* What needs to be done
Report all lines in the records that hold the string "Комплексы".

[Stored data entries]
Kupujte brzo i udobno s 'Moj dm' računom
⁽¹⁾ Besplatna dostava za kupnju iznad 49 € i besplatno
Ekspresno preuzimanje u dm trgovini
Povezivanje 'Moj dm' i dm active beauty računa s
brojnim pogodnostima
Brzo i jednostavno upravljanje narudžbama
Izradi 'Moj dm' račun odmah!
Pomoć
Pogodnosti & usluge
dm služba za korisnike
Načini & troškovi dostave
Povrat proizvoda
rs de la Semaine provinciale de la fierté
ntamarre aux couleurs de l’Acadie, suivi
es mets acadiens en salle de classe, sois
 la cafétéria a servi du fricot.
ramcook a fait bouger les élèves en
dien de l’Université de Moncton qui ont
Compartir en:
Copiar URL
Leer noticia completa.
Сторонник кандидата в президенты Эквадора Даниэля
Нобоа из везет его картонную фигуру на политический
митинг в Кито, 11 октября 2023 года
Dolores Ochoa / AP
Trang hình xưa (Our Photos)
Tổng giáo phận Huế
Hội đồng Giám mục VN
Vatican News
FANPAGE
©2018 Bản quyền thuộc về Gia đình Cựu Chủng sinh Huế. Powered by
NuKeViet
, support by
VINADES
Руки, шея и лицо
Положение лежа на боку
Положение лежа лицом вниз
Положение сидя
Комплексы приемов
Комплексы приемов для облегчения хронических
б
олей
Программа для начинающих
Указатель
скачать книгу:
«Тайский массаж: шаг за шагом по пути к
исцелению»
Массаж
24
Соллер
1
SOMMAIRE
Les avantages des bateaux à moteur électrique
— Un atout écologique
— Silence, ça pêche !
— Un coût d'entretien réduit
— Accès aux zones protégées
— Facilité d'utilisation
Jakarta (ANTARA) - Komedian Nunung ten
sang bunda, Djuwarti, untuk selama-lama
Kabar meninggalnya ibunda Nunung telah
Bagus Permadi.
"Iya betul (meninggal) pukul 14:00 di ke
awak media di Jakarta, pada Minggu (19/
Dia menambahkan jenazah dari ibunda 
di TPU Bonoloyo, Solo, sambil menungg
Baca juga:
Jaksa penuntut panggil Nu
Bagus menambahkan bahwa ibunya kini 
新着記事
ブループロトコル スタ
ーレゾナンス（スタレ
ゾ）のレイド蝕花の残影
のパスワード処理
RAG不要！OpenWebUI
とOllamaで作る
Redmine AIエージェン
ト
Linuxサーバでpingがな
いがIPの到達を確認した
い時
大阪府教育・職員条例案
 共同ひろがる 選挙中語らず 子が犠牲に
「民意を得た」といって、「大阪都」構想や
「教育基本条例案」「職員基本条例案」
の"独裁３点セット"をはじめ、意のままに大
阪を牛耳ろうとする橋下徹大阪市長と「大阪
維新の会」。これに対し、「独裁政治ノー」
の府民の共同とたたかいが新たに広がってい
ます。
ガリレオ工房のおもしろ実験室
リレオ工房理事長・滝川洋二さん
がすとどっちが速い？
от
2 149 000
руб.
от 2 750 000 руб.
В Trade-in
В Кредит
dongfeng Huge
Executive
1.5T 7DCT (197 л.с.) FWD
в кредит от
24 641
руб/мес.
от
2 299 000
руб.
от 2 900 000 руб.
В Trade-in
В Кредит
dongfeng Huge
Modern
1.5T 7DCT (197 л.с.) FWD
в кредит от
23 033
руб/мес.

* Response to the task
Комплексы приемов
Комплексы приемов для облегчения хронических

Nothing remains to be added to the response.